M is a transitional film in many ways, teetering between the realm of silent and talking pictures. It blends dialogue sequences with silent sequences containing music or sound effects. Lang edited the sound in the same manner as the visuals, using them sparingly and with control to achieve specific effects. When little Elsie is abducted early in the film, we hear the killer’s conversation with her along with his trademark whistle yet only see his shadow (ironically superimposed over a reward sign for his capture). The whistle follows throughout the film, standing as a lasting clue to the murderer’s presence before we ever see his face.

Following Elsie’s abduction, Lang develops a sequence of shots inter-cutting the murderer’s actions with the girl’s mother. Sound is the primary binding element in the shots. Elsie’s mother shouts her name, and with each yell we see an empty area where Elsie ought to be found under normal circumstances. Finally, the sequence finishes with shots of a ball rolling alone, and a balloon stuck in a telephone line, Elsie’s mother’s shouts growing more faint and distant. We know what has happened without seeing a thing, allowing imagination to run its unfortunate course while sound design carries the entire scene.

Critical Commons acutely explains Lang’s approach to sound in M as it applies to the killer, Hans Beckert (Peter Lorre), writing, “The expressive (rather than naturalistic) use of sound reflects his fluctuating emotional state. We initially hear some street and car noise, but as Hans fixates on the little girl the street noises disappear as we fixate on his delirium (and Peter Lorre’s gripping performance). When Elsie’s reflection disappears from the shop window, Hans’ trance is interrupted and we hear car and street noise again. As Hans stalks Elsie, his whistling alternates with the street noise such that neither drowns out the other. At the sidewalk cafe, the street noise again subsides while Hans struggles to suppress his urges and find solace by compulsively whistling Edvard Grieg’s ‘In the Hall of the Mountain King.’ Again, the design of the various sound elements functions less as a naturalist depiction of the urban environment than an expressionistic portrait of Hans’ fraught internal state.”

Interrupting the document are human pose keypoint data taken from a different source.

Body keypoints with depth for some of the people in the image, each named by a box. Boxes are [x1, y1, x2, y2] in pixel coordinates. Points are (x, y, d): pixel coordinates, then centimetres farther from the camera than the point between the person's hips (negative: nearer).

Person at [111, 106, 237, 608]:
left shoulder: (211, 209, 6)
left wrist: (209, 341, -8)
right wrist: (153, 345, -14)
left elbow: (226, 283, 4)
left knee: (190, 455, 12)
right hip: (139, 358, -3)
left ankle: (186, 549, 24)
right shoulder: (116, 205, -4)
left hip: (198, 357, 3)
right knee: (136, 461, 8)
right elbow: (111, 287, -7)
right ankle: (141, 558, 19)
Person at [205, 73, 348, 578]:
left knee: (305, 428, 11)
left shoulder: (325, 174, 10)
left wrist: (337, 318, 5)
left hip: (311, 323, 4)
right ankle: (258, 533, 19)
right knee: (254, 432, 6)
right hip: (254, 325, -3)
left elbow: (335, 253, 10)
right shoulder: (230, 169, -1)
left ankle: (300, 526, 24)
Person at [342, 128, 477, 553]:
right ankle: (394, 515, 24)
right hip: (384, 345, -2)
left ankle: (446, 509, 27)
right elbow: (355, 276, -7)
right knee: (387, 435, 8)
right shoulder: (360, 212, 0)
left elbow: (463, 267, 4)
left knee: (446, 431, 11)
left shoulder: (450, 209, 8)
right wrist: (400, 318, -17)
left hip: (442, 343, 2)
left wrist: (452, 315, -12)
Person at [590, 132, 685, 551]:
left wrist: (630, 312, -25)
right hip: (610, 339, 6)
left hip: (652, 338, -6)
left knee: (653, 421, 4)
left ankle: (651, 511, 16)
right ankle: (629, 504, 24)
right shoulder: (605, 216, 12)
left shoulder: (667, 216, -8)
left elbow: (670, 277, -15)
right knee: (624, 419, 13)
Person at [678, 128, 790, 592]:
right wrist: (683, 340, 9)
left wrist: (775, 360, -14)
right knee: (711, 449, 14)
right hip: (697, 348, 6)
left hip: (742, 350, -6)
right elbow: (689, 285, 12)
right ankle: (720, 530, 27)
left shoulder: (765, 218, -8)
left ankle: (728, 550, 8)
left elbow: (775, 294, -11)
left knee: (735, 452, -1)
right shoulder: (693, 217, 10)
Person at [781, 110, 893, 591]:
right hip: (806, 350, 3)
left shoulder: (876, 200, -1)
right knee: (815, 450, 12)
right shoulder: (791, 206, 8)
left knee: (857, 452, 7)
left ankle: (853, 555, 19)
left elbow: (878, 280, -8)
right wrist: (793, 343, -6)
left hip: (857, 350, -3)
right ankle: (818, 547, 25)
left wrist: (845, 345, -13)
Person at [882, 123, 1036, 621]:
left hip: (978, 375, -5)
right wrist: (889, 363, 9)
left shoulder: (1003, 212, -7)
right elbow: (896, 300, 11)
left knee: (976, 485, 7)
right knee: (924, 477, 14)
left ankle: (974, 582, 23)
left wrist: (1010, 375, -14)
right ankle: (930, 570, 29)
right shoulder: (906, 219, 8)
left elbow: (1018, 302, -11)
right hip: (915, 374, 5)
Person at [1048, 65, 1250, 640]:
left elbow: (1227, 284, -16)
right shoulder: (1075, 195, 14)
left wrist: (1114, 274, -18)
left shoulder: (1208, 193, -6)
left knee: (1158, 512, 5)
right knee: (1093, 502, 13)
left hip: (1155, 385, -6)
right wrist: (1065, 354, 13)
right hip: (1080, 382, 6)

Lang regularly uses off-screen sound to explore danger beyond the frame of the film. We frequently hear something before we witness its source, and the delay builds our tense apprehension. Beckert’s whistle is a primary example—the melody is first linked with a nefarious deed, and with each recurrence we are left impatient to discover the details of the crime it announces. M is one of the first films to employ a leitmotif in this manner, linking a character to a piece of music, as is common in opera.

FilmSound explains another sequence in which Lang utilizes sound to collapse space and time, writing, “The famous scene of parallel action where Lang intercut two meetings. The police and the criminal underworld meet separately, and the leaders of both organizations discuss their frustrations about the child murderer and devise strategies for capturing him. Rather than simply relying on visuals parallel action, Lang cut on dialogue at one point, starting a sentence in police camp and ending it in the criminal meeting. The crosscutting is all driven by dialogue. The pace and character of the dialogue establish and carry us through this scene.”

Lang himself cited M as his best work. Criterion writes that his “use of that new instrument, the soundtrack, leaps at once past mere verisimilitude to evocation,” while also praising Lang’s cleverly controlled presentation of sound. Since M, the world of film has benefited from the profound, lasting influence of Lang’s creativity, ingenuity and structural approach in his first sound picture.